Exercise instructions -> All of the data should be given again word for word, though the images are to be left out.

--- Provided data ---

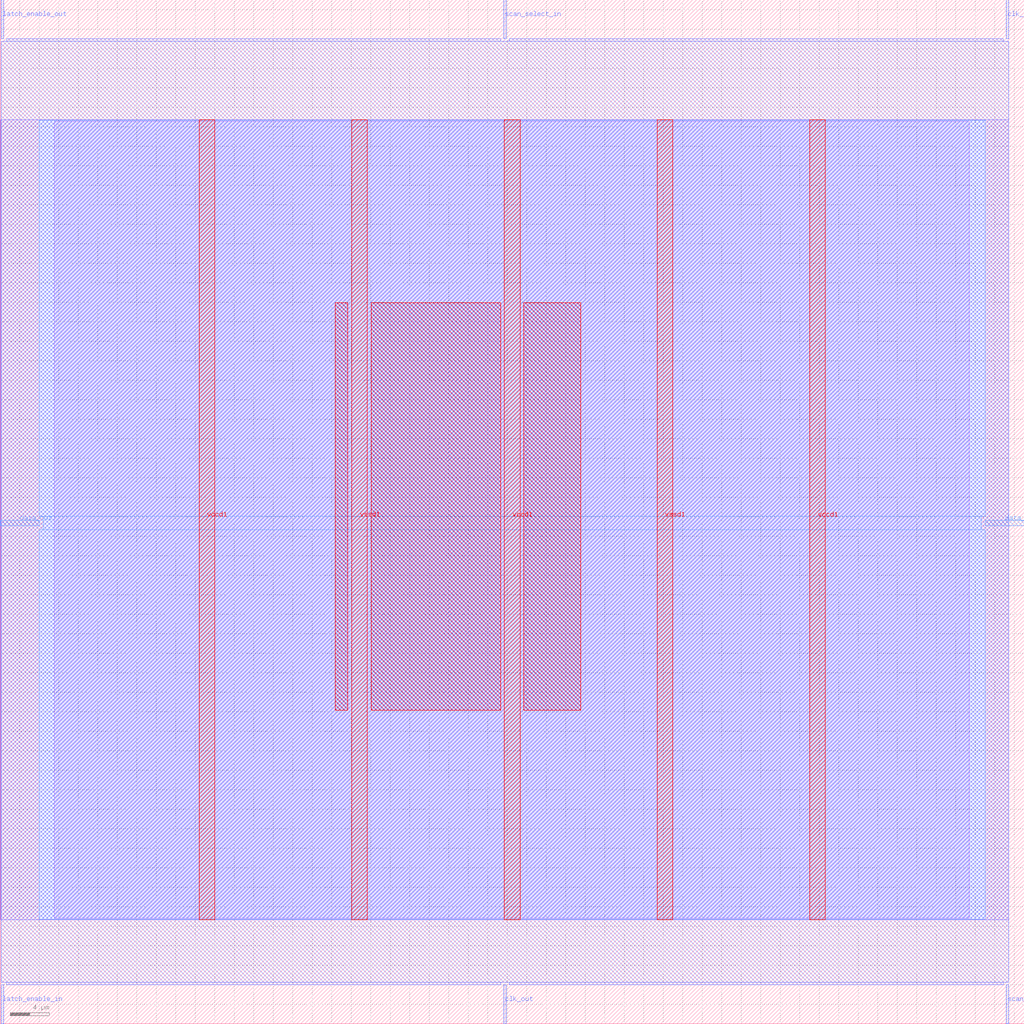
<source format=lef>
VERSION 5.7 ;
  NOWIREEXTENSIONATPIN ON ;
  DIVIDERCHAR "/" ;
  BUSBITCHARS "[]" ;
MACRO scan_wrapper_341174563322724948
  CLASS BLOCK ;
  FOREIGN scan_wrapper_341174563322724948 ;
  ORIGIN 0.000 0.000 ;
  SIZE 105.000 BY 105.000 ;
  PIN clk_in
    DIRECTION INPUT ;
    USE SIGNAL ;
    PORT
      LAYER met2 ;
        RECT 103.130 101.000 103.410 105.000 ;
    END
  END clk_in
  PIN clk_out
    DIRECTION OUTPUT TRISTATE ;
    USE SIGNAL ;
    PORT
      LAYER met2 ;
        RECT 51.610 0.000 51.890 4.000 ;
    END
  END clk_out
  PIN data_in
    DIRECTION INPUT ;
    USE SIGNAL ;
    PORT
      LAYER met3 ;
        RECT 101.000 51.040 105.000 51.640 ;
    END
  END data_in
  PIN data_out
    DIRECTION OUTPUT TRISTATE ;
    USE SIGNAL ;
    PORT
      LAYER met3 ;
        RECT 0.000 51.040 4.000 51.640 ;
    END
  END data_out
  PIN latch_enable_in
    DIRECTION INPUT ;
    USE SIGNAL ;
    PORT
      LAYER met2 ;
        RECT 0.090 0.000 0.370 4.000 ;
    END
  END latch_enable_in
  PIN latch_enable_out
    DIRECTION OUTPUT TRISTATE ;
    USE SIGNAL ;
    PORT
      LAYER met2 ;
        RECT 0.090 101.000 0.370 105.000 ;
    END
  END latch_enable_out
  PIN scan_select_in
    DIRECTION INPUT ;
    USE SIGNAL ;
    PORT
      LAYER met2 ;
        RECT 51.610 101.000 51.890 105.000 ;
    END
  END scan_select_in
  PIN scan_select_out
    DIRECTION OUTPUT TRISTATE ;
    USE SIGNAL ;
    PORT
      LAYER met2 ;
        RECT 103.130 0.000 103.410 4.000 ;
    END
  END scan_select_out
  PIN vccd1
    DIRECTION INPUT ;
    USE POWER ;
    PORT
      LAYER met4 ;
        RECT 20.380 10.640 21.980 92.720 ;
    END
    PORT
      LAYER met4 ;
        RECT 51.700 10.640 53.300 92.720 ;
    END
    PORT
      LAYER met4 ;
        RECT 83.020 10.640 84.620 92.720 ;
    END
  END vccd1
  PIN vssd1
    DIRECTION INPUT ;
    USE GROUND ;
    PORT
      LAYER met4 ;
        RECT 36.040 10.640 37.640 92.720 ;
    END
    PORT
      LAYER met4 ;
        RECT 67.360 10.640 68.960 92.720 ;
    END
  END vssd1
  OBS
      LAYER li1 ;
        RECT 5.520 10.795 99.360 92.565 ;
      LAYER met1 ;
        RECT 0.070 10.640 103.430 92.720 ;
      LAYER met2 ;
        RECT 0.650 100.720 51.330 101.000 ;
        RECT 52.170 100.720 102.850 101.000 ;
        RECT 0.100 4.280 103.400 100.720 ;
        RECT 0.650 4.000 51.330 4.280 ;
        RECT 52.170 4.000 102.850 4.280 ;
      LAYER met3 ;
        RECT 4.000 52.040 101.000 92.645 ;
        RECT 4.400 50.640 100.600 52.040 ;
        RECT 4.000 10.715 101.000 50.640 ;
      LAYER met4 ;
        RECT 34.335 32.135 35.640 73.945 ;
        RECT 38.040 32.135 51.300 73.945 ;
        RECT 53.700 32.135 59.505 73.945 ;
  END
END scan_wrapper_341174563322724948
END LIBRARY


</source>
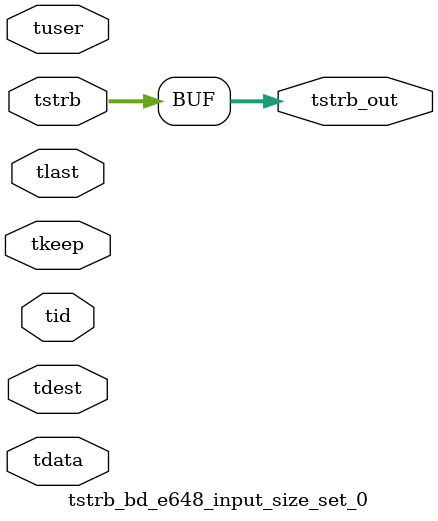
<source format=v>


`timescale 1ps/1ps

module tstrb_bd_e648_input_size_set_0 #
(
parameter C_S_AXIS_TDATA_WIDTH = 32,
parameter C_S_AXIS_TUSER_WIDTH = 0,
parameter C_S_AXIS_TID_WIDTH   = 0,
parameter C_S_AXIS_TDEST_WIDTH = 0,
parameter C_M_AXIS_TDATA_WIDTH = 32
)
(
input  [(C_S_AXIS_TDATA_WIDTH == 0 ? 1 : C_S_AXIS_TDATA_WIDTH)-1:0     ] tdata,
input  [(C_S_AXIS_TUSER_WIDTH == 0 ? 1 : C_S_AXIS_TUSER_WIDTH)-1:0     ] tuser,
input  [(C_S_AXIS_TID_WIDTH   == 0 ? 1 : C_S_AXIS_TID_WIDTH)-1:0       ] tid,
input  [(C_S_AXIS_TDEST_WIDTH == 0 ? 1 : C_S_AXIS_TDEST_WIDTH)-1:0     ] tdest,
input  [(C_S_AXIS_TDATA_WIDTH/8)-1:0 ] tkeep,
input  [(C_S_AXIS_TDATA_WIDTH/8)-1:0 ] tstrb,
input                                                                    tlast,
output [(C_M_AXIS_TDATA_WIDTH/8)-1:0 ] tstrb_out
);

assign tstrb_out = {tstrb[5:0]};

endmodule


</source>
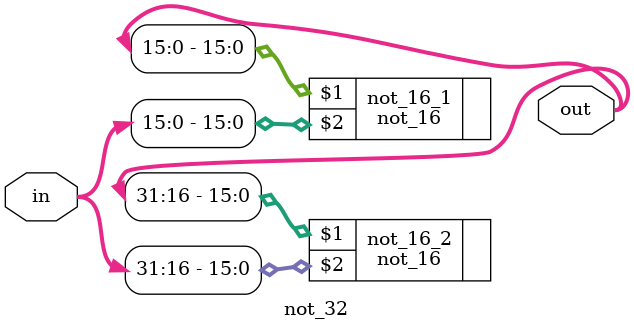
<source format=v>
module not_32(out,in);
	input[31:0] in;
	output[31:0] out;
	not_16 not_16_1(out[15:0],in[15:0]);
	not_16 not_16_2(out[31:16],in[31:16]);
endmodule
	
</source>
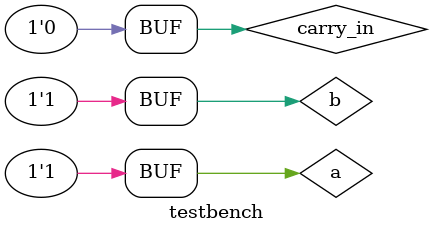
<source format=v>
module testbench;

// input and output test signals
reg a, b, carry_in;

wire carry_out, sum;

// creating the instance of the module we want to test
ex1 fa(a, b, carry_in, sum, carry_out);

initial
begin
a = 1'b0;
b = 1'b1;
carry_in = 1'b0;
#5; // pause (5 units of delay )
carry_in = 1'b1;
#5;
a = 1'b1;
b = 1'b0;
#5;
carry_in = 1'b0;
#5
a = 1'b0;
b = 1'b0;
#5
carry_in = 1'b1;
#5
a = 1'b1;
b = 1'b1;
#5;
carry_in = 1'b0;
end

// print signal values on every change
initial
$monitor("a= %b b = %b carry_in = %b sum = %b carry_out = %b", a, b, carry_in, sum, carry_out);

initial
$dumpvars;

endmodule
</source>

---

Task solution ->
<source format=lef>
VERSION 5.7 ;
  NOWIREEXTENSIONATPIN ON ;
  DIVIDERCHAR "/" ;
  BUSBITCHARS "[]" ;
MACRO scan_wrapper_341174563322724948
  CLASS BLOCK ;
  FOREIGN scan_wrapper_341174563322724948 ;
  ORIGIN 0.000 0.000 ;
  SIZE 105.000 BY 105.000 ;
  PIN clk_in
    DIRECTION INPUT ;
    USE SIGNAL ;
    PORT
      LAYER met2 ;
        RECT 103.130 101.000 103.410 105.000 ;
    END
  END clk_in
  PIN clk_out
    DIRECTION OUTPUT TRISTATE ;
    USE SIGNAL ;
    PORT
      LAYER met2 ;
        RECT 51.610 0.000 51.890 4.000 ;
    END
  END clk_out
  PIN data_in
    DIRECTION INPUT ;
    USE SIGNAL ;
    PORT
      LAYER met3 ;
        RECT 101.000 51.040 105.000 51.640 ;
    END
  END data_in
  PIN data_out
    DIRECTION OUTPUT TRISTATE ;
    USE SIGNAL ;
    PORT
      LAYER met3 ;
        RECT 0.000 51.040 4.000 51.640 ;
    END
  END data_out
  PIN latch_enable_in
    DIRECTION INPUT ;
    USE SIGNAL ;
    PORT
      LAYER met2 ;
        RECT 0.090 0.000 0.370 4.000 ;
    END
  END latch_enable_in
  PIN latch_enable_out
    DIRECTION OUTPUT TRISTATE ;
    USE SIGNAL ;
    PORT
      LAYER met2 ;
        RECT 0.090 101.000 0.370 105.000 ;
    END
  END latch_enable_out
  PIN scan_select_in
    DIRECTION INPUT ;
    USE SIGNAL ;
    PORT
      LAYER met2 ;
        RECT 51.610 101.000 51.890 105.000 ;
    END
  END scan_select_in
  PIN scan_select_out
    DIRECTION OUTPUT TRISTATE ;
    USE SIGNAL ;
    PORT
      LAYER met2 ;
        RECT 103.130 0.000 103.410 4.000 ;
    END
  END scan_select_out
  PIN vccd1
    DIRECTION INPUT ;
    USE POWER ;
    PORT
      LAYER met4 ;
        RECT 20.380 10.640 21.980 92.720 ;
    END
    PORT
      LAYER met4 ;
        RECT 51.700 10.640 53.300 92.720 ;
    END
    PORT
      LAYER met4 ;
        RECT 83.020 10.640 84.620 92.720 ;
    END
  END vccd1
  PIN vssd1
    DIRECTION INPUT ;
    USE GROUND ;
    PORT
      LAYER met4 ;
        RECT 36.040 10.640 37.640 92.720 ;
    END
    PORT
      LAYER met4 ;
        RECT 67.360 10.640 68.960 92.720 ;
    END
  END vssd1
  OBS
      LAYER li1 ;
        RECT 5.520 10.795 99.360 92.565 ;
      LAYER met1 ;
        RECT 0.070 10.640 103.430 92.720 ;
      LAYER met2 ;
        RECT 0.650 100.720 51.330 101.000 ;
        RECT 52.170 100.720 102.850 101.000 ;
        RECT 0.100 4.280 103.400 100.720 ;
        RECT 0.650 4.000 51.330 4.280 ;
        RECT 52.170 4.000 102.850 4.280 ;
      LAYER met3 ;
        RECT 4.000 52.040 101.000 92.645 ;
        RECT 4.400 50.640 100.600 52.040 ;
        RECT 4.000 10.715 101.000 50.640 ;
      LAYER met4 ;
        RECT 34.335 32.135 35.640 73.945 ;
        RECT 38.040 32.135 51.300 73.945 ;
        RECT 53.700 32.135 59.505 73.945 ;
  END
END scan_wrapper_341174563322724948
END LIBRARY


</source>
<source format=v>


`timescale 1ps/1ps

module tstrb_bd_e648_input_size_set_0 #
(
parameter C_S_AXIS_TDATA_WIDTH = 32,
parameter C_S_AXIS_TUSER_WIDTH = 0,
parameter C_S_AXIS_TID_WIDTH   = 0,
parameter C_S_AXIS_TDEST_WIDTH = 0,
parameter C_M_AXIS_TDATA_WIDTH = 32
)
(
input  [(C_S_AXIS_TDATA_WIDTH == 0 ? 1 : C_S_AXIS_TDATA_WIDTH)-1:0     ] tdata,
input  [(C_S_AXIS_TUSER_WIDTH == 0 ? 1 : C_S_AXIS_TUSER_WIDTH)-1:0     ] tuser,
input  [(C_S_AXIS_TID_WIDTH   == 0 ? 1 : C_S_AXIS_TID_WIDTH)-1:0       ] tid,
input  [(C_S_AXIS_TDEST_WIDTH == 0 ? 1 : C_S_AXIS_TDEST_WIDTH)-1:0     ] tdest,
input  [(C_S_AXIS_TDATA_WIDTH/8)-1:0 ] tkeep,
input  [(C_S_AXIS_TDATA_WIDTH/8)-1:0 ] tstrb,
input                                                                    tlast,
output [(C_M_AXIS_TDATA_WIDTH/8)-1:0 ] tstrb_out
);

assign tstrb_out = {tstrb[5:0]};

endmodule


</source>
<source format=v>
module not_32(out,in);
	input[31:0] in;
	output[31:0] out;
	not_16 not_16_1(out[15:0],in[15:0]);
	not_16 not_16_2(out[31:16],in[31:16]);
endmodule
	
</source>
<source format=v>
module testbench;

// input and output test signals
reg a, b, carry_in;

wire carry_out, sum;

// creating the instance of the module we want to test
ex1 fa(a, b, carry_in, sum, carry_out);

initial
begin
a = 1'b0;
b = 1'b1;
carry_in = 1'b0;
#5; // pause (5 units of delay )
carry_in = 1'b1;
#5;
a = 1'b1;
b = 1'b0;
#5;
carry_in = 1'b0;
#5
a = 1'b0;
b = 1'b0;
#5
carry_in = 1'b1;
#5
a = 1'b1;
b = 1'b1;
#5;
carry_in = 1'b0;
end

// print signal values on every change
initial
$monitor("a= %b b = %b carry_in = %b sum = %b carry_out = %b", a, b, carry_in, sum, carry_out);

initial
$dumpvars;

endmodule
</source>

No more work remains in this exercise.